Monday, March 24, 2008

World-wide Domme Shortage!

[for background to D/s see my article "Confessions of a loving Domme"]

An outsider looking at a D/s (Dominant/submissive) relationship would probably think that it was more desirable to be the Dominant, having a person who would do (within limits etc.) whatever they wanted. They would wonder why anybody ever wanted to be a submissive, at the beck and call of someone else. After all in RL, we are often frustrated by those we have to obey (bosses, teachers, politicians, etc.), why would we when we have complete choice (as one does in SL) ever want yet another boss?

Yet the facts are undeniable, in Second Life there are far more people who want to be submissives (subs) than those wishing to be Dominants - at least two submissives for each dominant. Unsurprisingly there are even fewer female dominants (Dommes). That means that there are quite a few lesbian subs looking for a match.

But the more interesting question is why should this be. Why do more so many actively seek a Mistress/Master in SL? Why are many more wishing to be controlled than to control? The short answer is that I don't know, but can speculate about some of the reasons. [in the below I will only talk about female D/s since this is all I have experience of]

The first (and to me most obvious) answer is that being a sub is more enjoyable than being a Domme - the intense buzz gained from being a submissive is better than that gained from being a Domme. The combination of fear, endorphins, sex and helplessness can produce an emotion (called by some "subspace") that is unrivaled in its intensity - joy, pleasure, peace, excitement and adrenaline all mixed up! The pleasures of Domming are more abstract and less immediate - creativity, control, energy, excitement and service. Many who have good submissive experiences seek it again (though there are plenty of bad submissive experiences as well).

The second possibility is that Domming takes a lot more effort and creativity.

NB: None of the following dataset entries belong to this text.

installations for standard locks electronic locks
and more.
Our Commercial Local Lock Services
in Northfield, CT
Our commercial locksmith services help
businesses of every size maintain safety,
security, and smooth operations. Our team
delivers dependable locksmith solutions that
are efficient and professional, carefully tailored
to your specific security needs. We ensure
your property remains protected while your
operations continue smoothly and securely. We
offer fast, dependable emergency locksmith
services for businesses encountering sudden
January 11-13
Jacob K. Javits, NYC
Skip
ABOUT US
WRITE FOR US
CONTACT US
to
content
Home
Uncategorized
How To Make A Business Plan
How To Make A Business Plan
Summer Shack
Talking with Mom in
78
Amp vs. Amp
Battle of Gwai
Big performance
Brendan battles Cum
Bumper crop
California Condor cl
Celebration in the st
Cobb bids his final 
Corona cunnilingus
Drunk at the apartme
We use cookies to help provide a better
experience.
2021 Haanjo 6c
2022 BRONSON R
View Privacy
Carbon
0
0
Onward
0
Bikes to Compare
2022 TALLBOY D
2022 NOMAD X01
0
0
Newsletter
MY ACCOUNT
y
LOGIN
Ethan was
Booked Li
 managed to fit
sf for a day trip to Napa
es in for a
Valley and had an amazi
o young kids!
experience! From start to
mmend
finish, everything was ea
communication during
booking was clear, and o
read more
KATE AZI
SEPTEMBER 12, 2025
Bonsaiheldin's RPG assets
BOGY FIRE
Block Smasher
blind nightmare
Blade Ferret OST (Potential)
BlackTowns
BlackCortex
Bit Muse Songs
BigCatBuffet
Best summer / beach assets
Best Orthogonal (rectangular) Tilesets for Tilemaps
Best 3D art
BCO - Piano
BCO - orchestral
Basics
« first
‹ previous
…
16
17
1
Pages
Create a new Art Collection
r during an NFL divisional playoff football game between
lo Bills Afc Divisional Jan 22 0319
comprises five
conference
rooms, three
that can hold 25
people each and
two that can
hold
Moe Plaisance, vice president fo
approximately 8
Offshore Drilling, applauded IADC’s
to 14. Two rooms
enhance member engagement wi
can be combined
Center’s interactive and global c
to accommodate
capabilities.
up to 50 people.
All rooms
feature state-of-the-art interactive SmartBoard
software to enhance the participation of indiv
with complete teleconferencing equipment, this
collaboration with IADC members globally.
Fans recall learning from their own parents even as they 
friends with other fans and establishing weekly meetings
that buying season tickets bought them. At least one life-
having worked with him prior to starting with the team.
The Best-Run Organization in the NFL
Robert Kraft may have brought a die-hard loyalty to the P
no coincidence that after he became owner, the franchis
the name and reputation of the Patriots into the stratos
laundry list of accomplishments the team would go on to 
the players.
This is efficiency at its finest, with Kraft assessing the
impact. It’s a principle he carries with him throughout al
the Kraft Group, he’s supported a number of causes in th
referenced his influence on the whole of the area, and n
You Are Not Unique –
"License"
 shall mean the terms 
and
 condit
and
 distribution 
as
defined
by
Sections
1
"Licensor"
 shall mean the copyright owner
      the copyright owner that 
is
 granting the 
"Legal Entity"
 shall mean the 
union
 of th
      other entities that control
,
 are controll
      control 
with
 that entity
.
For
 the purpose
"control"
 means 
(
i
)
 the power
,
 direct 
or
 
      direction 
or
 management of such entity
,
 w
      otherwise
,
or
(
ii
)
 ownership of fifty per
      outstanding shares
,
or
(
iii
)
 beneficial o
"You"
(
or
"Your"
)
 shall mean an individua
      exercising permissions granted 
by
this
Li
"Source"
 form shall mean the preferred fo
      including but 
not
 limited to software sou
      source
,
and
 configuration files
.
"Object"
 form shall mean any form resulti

It just seems a lot easier to put oneself in someone else's power and wish them to create the experiences you want. If you are a sub you can *just* do what your Domme says and experience the results. Of course a good sub can be just as creative and active in a relationship, but it will not immediately fall apart if they are not. Whilst the Domme does *have* to take the lead and direct what happens (this is, after all, the essence).

Thirdly and more deeply is the issue of responsibility and guilt. If you are a Domme you have the immediate responsibility for what happens - if something goes wrong and genuinely distresses the sub, it is you who has "done" it. If you are someone who is prone to or laden with guilt you might well avoid being a Domme - you may know that a sub wants you to do something 'bad' to them (indeed really begging you to) but you might have reflexes that make you *feel* guilty doing this all the same. If you are a sub you can just obey and be free from guilt as a result. Of course in a good and active relationship both sides take equal responsibility - communicating what they want and forgiving others if they make genuine mistakes.

Lastly, there is the possibility that many of those involved in D/s are 'unbalanced' in some way - submissives being the results of depressives with low self-esteem and Dommes being mini-psychopaths/narcissists who basically don't care about others. Whilst there are undoubtedly some narcissistic Dominants and depressive submissives, they are far from the majority among those I have met. Yes I meet a highly unrepresentative sample, but do meet quite a few of both.

Of course this is a small world we are talking about (those with D/s leanings) most people are neither or not significantly either D or s.

San Mauvaise

4 comments:

Anonymous said...

I love being a femdomme and in my radio show I love talking about all kinds of fun humiliation topics. It's live on Second Life and on Internet Radio. I can't imagine being a submissive, but to each his or her own, I guess.

Princess Karin/Aeval Okelly

Anonymous said...

I love being domme in SL but I also take my time getting to know potential subs. Like anything else it takes time to get to know another and find if what the sub is looking for fits your style as domme. Too often I encounter those just playing at being sub, not real subs. I do have to say most dommes do end up turning may subs away because a fit doesnt exist. Too many I have enconter want to be center of attention and top from below.

Anonymous said...

First wow, thank for taking the time to write this. I have seen much the same in SL. Although I am not sure it's a lack of doms, but a lack of doms who take the time to care about the girls. I have seen too many with huge groups of girls and things of that nature. I also take my time with a new sub. Making sure that she is comfortable with me and my other girls. I think the other thing I have seen that really hurts girls is when a Mistress decides to become a sub to another Mistress. I have seen a lot of subs get confused by this and feel abandoned.
Thanks again for writing this.
:-)

Anonymous said...

Another reason that makes it easier being the sub: money. It costs a lot of money to provide for oneself, let alone two or more. House rent, clothes, toys, etc. ...it all adds up. That's not the only reason I'm a sub, of course, I like giving up control, but money is a limiting factor even in SL.